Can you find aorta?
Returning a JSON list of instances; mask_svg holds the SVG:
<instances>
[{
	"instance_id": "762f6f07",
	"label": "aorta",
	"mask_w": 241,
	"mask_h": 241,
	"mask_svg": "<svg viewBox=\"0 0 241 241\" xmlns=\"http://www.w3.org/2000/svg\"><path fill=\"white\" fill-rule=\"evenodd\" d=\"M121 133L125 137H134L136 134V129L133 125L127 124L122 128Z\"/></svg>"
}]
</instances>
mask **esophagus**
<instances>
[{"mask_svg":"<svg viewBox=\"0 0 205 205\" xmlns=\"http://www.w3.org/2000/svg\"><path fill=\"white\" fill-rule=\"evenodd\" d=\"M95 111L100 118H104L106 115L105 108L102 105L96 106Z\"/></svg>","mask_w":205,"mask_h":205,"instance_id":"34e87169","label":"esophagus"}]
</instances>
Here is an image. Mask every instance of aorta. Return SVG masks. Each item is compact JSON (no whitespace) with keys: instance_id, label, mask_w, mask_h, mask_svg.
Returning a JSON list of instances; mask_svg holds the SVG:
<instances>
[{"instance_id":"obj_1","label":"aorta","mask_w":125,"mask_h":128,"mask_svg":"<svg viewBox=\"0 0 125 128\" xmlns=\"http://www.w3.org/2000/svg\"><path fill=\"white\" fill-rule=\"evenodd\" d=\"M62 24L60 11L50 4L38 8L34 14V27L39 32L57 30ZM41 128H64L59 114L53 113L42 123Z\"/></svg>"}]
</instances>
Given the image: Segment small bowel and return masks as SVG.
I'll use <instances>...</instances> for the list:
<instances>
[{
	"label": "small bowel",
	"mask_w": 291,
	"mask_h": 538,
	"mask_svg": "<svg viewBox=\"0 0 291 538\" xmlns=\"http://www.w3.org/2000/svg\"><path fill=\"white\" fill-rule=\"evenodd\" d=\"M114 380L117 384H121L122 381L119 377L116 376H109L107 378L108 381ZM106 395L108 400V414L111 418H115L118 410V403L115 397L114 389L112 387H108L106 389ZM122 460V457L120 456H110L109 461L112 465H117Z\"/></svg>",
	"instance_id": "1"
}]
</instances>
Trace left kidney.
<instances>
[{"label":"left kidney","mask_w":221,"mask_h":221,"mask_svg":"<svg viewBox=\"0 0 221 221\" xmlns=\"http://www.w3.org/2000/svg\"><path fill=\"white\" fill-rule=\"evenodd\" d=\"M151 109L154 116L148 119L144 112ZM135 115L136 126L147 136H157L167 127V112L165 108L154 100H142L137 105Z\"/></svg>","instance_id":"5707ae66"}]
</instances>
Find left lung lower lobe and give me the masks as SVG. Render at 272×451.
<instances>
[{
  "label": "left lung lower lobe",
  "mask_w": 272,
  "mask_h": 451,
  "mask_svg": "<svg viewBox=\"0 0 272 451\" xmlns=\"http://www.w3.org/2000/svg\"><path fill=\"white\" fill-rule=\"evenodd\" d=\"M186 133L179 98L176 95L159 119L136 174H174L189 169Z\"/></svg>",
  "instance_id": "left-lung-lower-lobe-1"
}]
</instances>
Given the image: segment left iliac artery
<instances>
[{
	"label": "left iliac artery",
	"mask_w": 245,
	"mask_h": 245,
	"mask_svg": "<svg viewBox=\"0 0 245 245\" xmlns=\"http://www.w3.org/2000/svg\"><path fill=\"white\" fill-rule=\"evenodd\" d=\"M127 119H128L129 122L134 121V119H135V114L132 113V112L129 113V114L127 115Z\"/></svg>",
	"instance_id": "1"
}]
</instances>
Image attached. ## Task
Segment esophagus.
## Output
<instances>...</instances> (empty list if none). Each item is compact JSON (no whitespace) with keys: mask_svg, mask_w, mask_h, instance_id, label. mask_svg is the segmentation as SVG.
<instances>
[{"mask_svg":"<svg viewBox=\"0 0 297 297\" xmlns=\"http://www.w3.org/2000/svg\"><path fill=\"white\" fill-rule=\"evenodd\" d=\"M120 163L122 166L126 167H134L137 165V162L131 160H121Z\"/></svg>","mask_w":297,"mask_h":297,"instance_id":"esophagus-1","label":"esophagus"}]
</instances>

== == ==

EXERCISE GOAL: Starting at the line containing "Find left lung" and ending at the line containing "133L179 98L176 95L159", both included, lay out the data as a JSON list of strings with one string per line and no blank lines.

SOLVED PROBLEM:
[
  "Find left lung lower lobe and give me the masks as SVG. Render at 272×451.",
  "<instances>",
  "[{",
  "  \"label\": \"left lung lower lobe\",",
  "  \"mask_w\": 272,",
  "  \"mask_h\": 451,",
  "  \"mask_svg\": \"<svg viewBox=\\\"0 0 272 451\\\" xmlns=\\\"http://www.w3.org/2000/svg\\\"><path fill=\\\"white\\\" fill-rule=\\\"evenodd\\\" d=\\\"M186 133L179 98L176 95L159 119L136 174H174L189 169Z\\\"/></svg>\","
]